* [TEXT SEGMENT]:

The clinical effectiveness and cost-effectiveness of central venous catheters treated with anti-infective agents in preventing bloodstream infections: a systematic review and economic evaluation

JC Hockenhull, K Dwan, A Boland, G Smith, A Bagust, Y Dündar, C Gamble, C McLeod, T Walley, and R Dickson.

Author Information

Published: 2008.


Central venous catheters (CVCs) include a variety of vascular access devices with a wide range of clinical applications. Although CVCs have had a profound impact on the range and quality of care offered to patients in both hospital and domiciliary settings, their use is also associated with a variety of complications, most notably infection. Such infections may develop in the soft tissues, or be introduced directly through the lumen of the CVC into the bloodstream. The morbidity and mortality associated with these infections have an impact on both the patient and the healthcare system.

Previous reviews have indicated that there may be a clinical benefit of using anti-infective central venous catheters (AI-CVCs) to reduce the complication of catheter-related bloodstream infection (CRBSI). New trial data are available and this review was conducted to integrate these data.


The objectives of this report were to assess the clinical effectiveness and cost-effectiveness of CVCs treated with anti-infective agents in preventing CRBSIs.


The assessment was carried out according to accepted procedures for conducting and reporting systematic reviews and economic evaluations, including identification of clinical and economic studies, application of inclusion criteria, quality assessment of included studies, and data extraction and analysis.


Evidence on clinical effects and cost-effectiveness of AI-CVCs was identified using a comprehensive search strategy of bibliographic databases (including the Cochrane Library, EMBASE and MEDLINE), as well as checking of reference lists in identified studies. The database searches covered the period from 1985 to August 2005.

Inclusion criteria

The assessment was restricted to published papers of randomised controlled trials testing the clinical effectiveness of AI-CVCs. The relevant comparators were untreated CVCs or other treated catheters.

* [DIRECTIONS]:
a. List the bibliographic databases that the catheter review text names as searched.
b. Print the part of the catheter review text from "The assessment was carried" to "to August 2005.".

* [EXCERPTED DATA]:
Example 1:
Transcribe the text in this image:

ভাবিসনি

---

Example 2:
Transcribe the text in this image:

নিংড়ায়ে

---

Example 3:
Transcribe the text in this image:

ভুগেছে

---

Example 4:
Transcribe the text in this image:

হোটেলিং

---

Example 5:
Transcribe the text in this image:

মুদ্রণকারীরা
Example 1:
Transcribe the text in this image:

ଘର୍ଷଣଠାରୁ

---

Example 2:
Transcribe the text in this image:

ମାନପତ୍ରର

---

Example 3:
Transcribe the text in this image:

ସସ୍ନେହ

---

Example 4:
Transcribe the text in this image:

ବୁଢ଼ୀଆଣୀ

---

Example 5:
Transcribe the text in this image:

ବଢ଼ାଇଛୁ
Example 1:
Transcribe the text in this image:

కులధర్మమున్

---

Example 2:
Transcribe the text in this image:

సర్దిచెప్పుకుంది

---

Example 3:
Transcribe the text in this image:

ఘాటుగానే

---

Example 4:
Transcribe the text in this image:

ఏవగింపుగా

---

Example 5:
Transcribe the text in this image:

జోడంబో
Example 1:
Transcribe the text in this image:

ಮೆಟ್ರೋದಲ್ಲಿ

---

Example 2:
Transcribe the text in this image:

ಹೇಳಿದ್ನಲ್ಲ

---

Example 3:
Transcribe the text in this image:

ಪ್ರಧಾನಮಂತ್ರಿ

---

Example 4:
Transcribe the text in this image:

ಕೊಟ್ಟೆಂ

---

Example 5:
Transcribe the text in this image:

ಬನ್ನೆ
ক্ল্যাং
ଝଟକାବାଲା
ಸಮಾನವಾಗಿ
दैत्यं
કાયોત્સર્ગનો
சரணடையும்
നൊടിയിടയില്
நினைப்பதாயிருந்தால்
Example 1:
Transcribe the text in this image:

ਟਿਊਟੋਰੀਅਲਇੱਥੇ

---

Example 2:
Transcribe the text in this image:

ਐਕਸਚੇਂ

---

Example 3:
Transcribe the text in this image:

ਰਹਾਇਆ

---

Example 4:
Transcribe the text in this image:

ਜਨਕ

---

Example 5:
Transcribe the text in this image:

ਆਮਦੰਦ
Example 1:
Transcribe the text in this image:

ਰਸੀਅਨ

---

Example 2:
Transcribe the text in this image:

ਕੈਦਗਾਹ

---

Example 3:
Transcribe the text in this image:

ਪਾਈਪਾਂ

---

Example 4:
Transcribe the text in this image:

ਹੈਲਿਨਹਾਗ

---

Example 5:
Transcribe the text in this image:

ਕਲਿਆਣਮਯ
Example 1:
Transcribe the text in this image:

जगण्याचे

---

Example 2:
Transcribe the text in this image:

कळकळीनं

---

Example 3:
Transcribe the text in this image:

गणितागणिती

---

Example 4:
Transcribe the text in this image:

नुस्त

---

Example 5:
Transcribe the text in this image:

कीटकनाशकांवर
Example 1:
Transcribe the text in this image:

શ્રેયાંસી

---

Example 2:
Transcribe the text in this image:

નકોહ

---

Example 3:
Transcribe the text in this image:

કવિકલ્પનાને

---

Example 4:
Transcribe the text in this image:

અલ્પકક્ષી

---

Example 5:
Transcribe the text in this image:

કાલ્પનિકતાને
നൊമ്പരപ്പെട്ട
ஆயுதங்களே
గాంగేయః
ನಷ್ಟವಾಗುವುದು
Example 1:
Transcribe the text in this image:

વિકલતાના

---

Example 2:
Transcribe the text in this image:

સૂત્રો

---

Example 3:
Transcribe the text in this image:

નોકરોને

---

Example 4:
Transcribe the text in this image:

* [EXPECTED RESPONSES]:
a. Cochrane Library, EMBASE, MEDLINE

b.
The assessment was carried out according to accepted procedures for conducting and reporting systematic reviews and economic evaluations, including identification of clinical and economic studies, application of inclusion criteria, quality assessment of included studies, and data extraction and analysis.


Evidence on clinical effects and cost-effectiveness of AI-CVCs was identified using a comprehensive search strategy of bibliographic databases (including the Cochrane Library, EMBASE and MEDLINE), as well as checking of reference lists in identified studies. The database searches covered the period from 1985 to August 2005.